- Written task -
Collect each line of the records below that contains the word "Rush", and count a line only if its capitalization matches.

### Source data

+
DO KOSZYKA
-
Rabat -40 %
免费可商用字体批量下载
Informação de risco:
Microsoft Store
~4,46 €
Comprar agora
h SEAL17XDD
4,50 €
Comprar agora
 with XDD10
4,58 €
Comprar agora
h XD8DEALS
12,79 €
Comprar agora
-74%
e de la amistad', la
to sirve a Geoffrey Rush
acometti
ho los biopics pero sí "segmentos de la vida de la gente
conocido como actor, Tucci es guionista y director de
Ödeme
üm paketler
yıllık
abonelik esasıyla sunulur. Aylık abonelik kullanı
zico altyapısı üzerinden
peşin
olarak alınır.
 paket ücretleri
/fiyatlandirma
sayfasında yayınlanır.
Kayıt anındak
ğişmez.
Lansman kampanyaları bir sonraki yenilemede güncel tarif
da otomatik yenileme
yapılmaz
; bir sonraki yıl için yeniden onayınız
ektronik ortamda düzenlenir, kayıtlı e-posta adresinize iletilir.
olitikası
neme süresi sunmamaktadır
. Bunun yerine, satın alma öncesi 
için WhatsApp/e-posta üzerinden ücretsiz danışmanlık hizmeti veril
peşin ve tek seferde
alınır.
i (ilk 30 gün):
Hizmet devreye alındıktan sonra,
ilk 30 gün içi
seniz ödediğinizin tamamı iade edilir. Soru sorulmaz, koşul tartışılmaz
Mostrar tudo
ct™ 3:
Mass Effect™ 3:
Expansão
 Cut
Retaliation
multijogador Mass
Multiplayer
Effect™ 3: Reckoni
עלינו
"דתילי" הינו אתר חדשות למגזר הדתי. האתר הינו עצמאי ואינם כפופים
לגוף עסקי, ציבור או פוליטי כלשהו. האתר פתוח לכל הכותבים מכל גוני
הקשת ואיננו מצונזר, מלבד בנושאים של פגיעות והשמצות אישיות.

######
### Source data

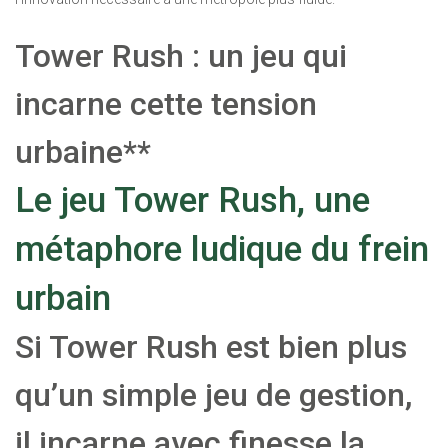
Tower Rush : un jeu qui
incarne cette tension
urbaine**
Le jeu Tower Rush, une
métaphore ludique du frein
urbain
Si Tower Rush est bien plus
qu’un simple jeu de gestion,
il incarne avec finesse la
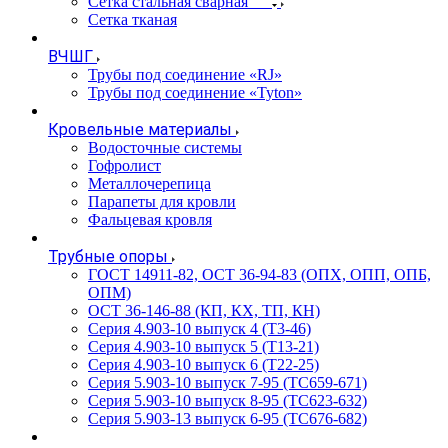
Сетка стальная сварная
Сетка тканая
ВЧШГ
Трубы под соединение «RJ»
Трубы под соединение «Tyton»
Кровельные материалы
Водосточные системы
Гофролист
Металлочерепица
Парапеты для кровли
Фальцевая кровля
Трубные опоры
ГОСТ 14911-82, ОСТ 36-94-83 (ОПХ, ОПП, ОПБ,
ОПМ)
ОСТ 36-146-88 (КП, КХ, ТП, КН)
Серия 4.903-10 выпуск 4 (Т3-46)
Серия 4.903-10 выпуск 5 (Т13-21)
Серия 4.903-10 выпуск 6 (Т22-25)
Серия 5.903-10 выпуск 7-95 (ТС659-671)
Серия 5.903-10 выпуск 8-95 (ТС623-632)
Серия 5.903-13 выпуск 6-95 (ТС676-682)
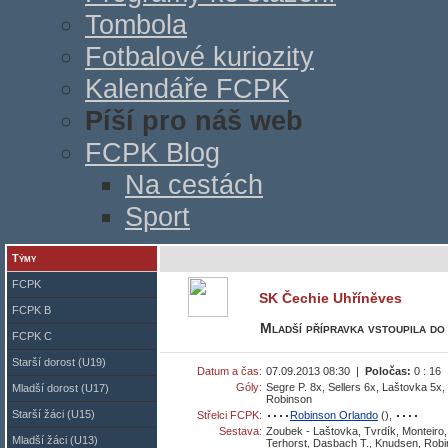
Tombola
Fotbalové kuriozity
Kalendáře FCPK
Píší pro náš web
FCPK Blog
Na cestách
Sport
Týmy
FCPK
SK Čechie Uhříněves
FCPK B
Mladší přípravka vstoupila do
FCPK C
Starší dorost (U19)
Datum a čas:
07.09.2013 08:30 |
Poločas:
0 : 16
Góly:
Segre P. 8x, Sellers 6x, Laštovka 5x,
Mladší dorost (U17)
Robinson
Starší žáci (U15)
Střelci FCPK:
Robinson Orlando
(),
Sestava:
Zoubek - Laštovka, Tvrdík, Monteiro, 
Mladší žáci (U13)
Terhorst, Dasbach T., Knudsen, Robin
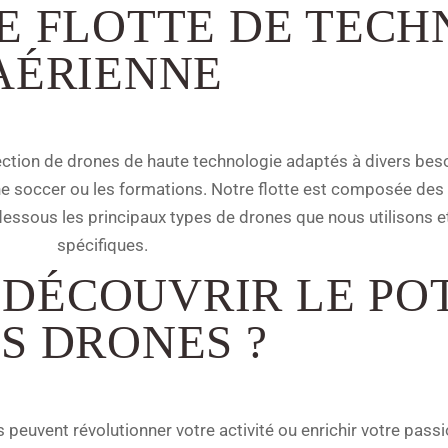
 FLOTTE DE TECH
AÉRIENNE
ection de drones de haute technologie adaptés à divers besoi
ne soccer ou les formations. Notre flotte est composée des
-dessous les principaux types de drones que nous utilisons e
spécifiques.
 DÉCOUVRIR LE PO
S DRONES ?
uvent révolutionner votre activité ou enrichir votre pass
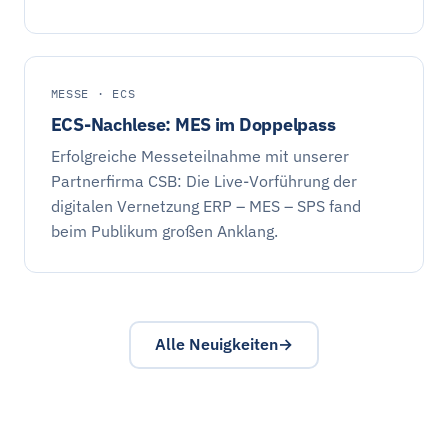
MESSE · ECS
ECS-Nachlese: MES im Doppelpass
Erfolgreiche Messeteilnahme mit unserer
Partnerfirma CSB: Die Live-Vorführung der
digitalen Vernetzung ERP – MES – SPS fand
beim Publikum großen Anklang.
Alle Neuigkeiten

######

- Written answer -
to sirve a Geoffrey Rush
Tower Rush : un jeu qui
Le jeu Tower Rush, une
Si Tower Rush est bien plus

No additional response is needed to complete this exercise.